Somut olayda davacı taraf, davalının sözleşmenin sona ermesinden sonra gerçekleşen eylemi sebebiyle cezai şart istemekte olup, rekabet yasağının iş sözleşmesinin bitiminden sonraki bir tarihte ihlal edilmesi iş mahkemelerini görevli olmaktan çıkarmaktadır. Ayrıca rekabet yasağının belirlenmesinde ticari sırrın ne olduğu uzman mahkemelerce değerlendirilmesi gereken ve piyasa şartlarıyla sıkı sıkıya bağlı bulunan ticari bir konudur. Kaldı ki, davanın açıldığı tarih itibariyle yürürlükte bulunan mülga 6762 sayılı Türk Ticaret Kanunu'nun 4. maddesiyle kanun koyucu çok açık bir şekilde 818 sayılı Kanun'un 348. maddesinden kaynaklanan davaların mutlak ticari davalardan olduğunu öngörmüştür. Mutlak ticari davalar herhangi bir unsurun, bağlama noktasının veya sebebin davanın ticari niteliğini değiştirmediği, mahkemenin kanaatinin rol oynamadığı davalardandır. Yargıtay Hukuk Genel Kurulu 29.02.2012 Tarih 2011/11-781 Esas- 2012/109 Karar sayılı ilamında da hizmet sözleşmesinin sona ermesinden sonra gerçekleşen rekabet yasağına aykırılığı düzenleyen 818 sayılı Kanun’un 348. maddesi kapsamında değerlendirilmesi gereken uyuşmazlıklara ilişkin davaların 6762 sayılı Türk Ticaret Kanunu’nun 4/1-3. maddesi gereğince mutlak ticari dava niteliği taşıdığı ve mutlak ticari davaların görülme yerinin ise, açık biçimde ticaret mahkemeleri olduğu belirtilmiştir. (E.2012/9107,K.2013/28992,T. 12.11.2013)

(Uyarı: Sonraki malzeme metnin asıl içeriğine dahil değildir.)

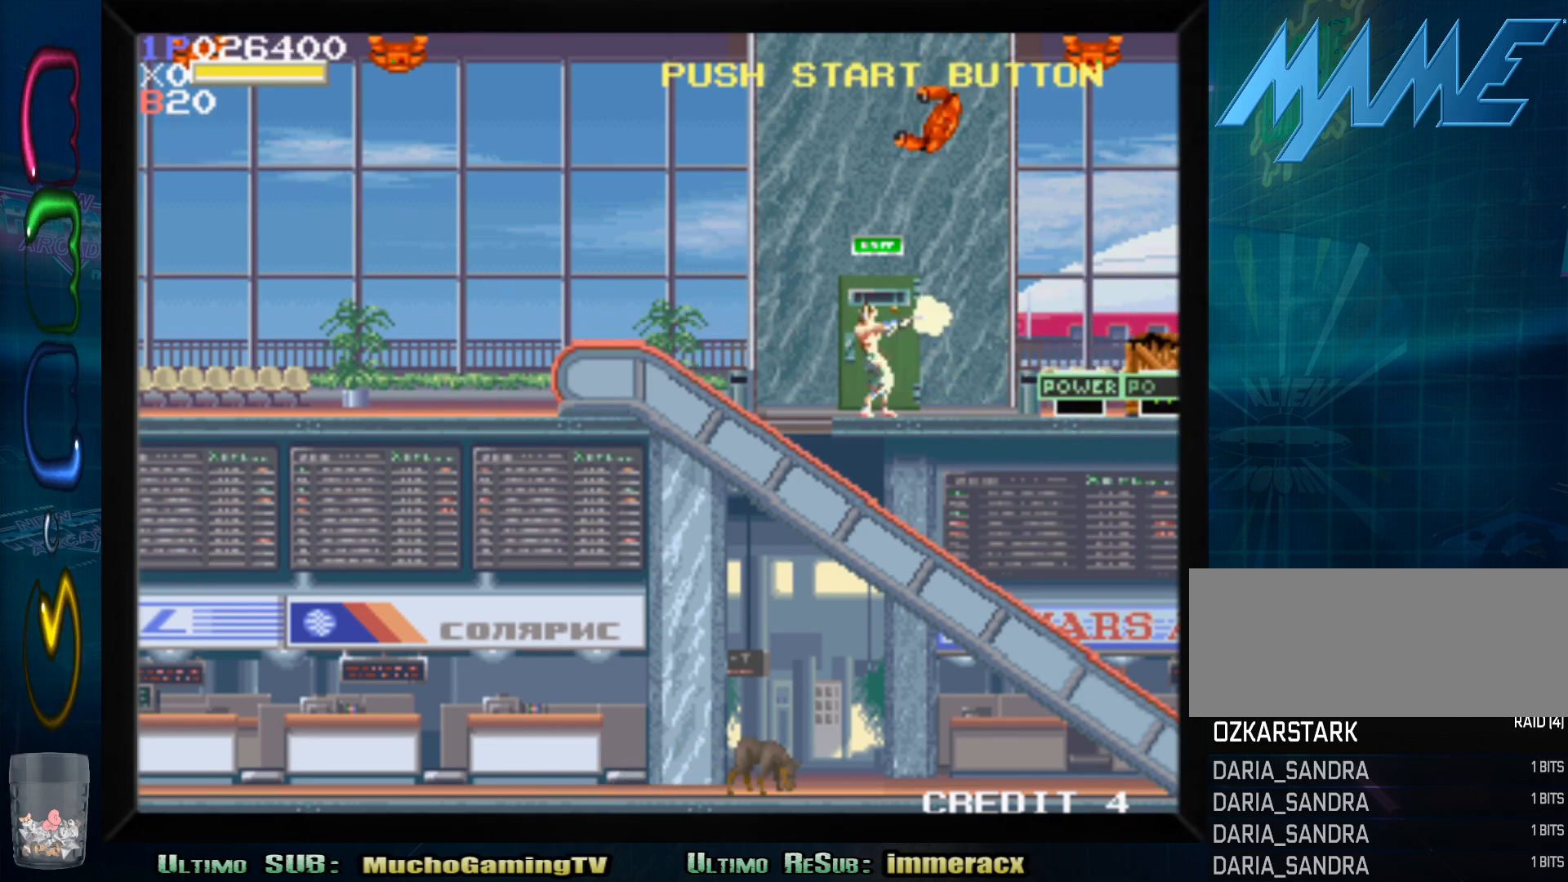
{"dt_ms": 500, "buttons": ["SQUARE"], "left_stick": "down", "events": [[50, "SQUARE", "down"], [117, "SQUARE", "up"], [200, "SQUARE", "down"], [233, "SQUARE", "up"], [333, "SQUARE", "down"], [383, "SQUARE", "up"], [483, "SQUARE", "down"]]}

Değerlendirme: Yargıtayın bu kararı Yeni Borçlar Kanunu ile birlikte dile getirdiğimiz "sert" eleştirileri bir kere daha haklı çıkarıyor. İş Hukuku ile ilgili konuların son derece hatalı bir biçimde Borçlar Kanunu içine alınmasının sonucu bu! Ticaret Mahkemesi nasıl bir mantık ile doğrudan bir iş hukuku uyuşmazlığına bakacak ve inceleyecek? Durumun işçi aleyhine olacağı son derece açık. Esasen sorun 4857 sayılı Kanunun iş hukuku ile ilgili bir çok konuyu düzenlememiş olmasından kaynaklanıyor. Kanunkoyucu 1475 sayılı Kanun üzerine modeli oturtmuş. Oysa, doğru olan, çağdaş olan işçi ve işverenin karşılıklı borçları da dahil olmak üzere bütünlük içinde bir kanun yapmaktı. Basın ve Deniz İş Kanunu ayırımına da son vermek, bu çalışanlar için gerekli olan noktalarda ek ve istisna hükümleri ile düzenleme yapmaktı...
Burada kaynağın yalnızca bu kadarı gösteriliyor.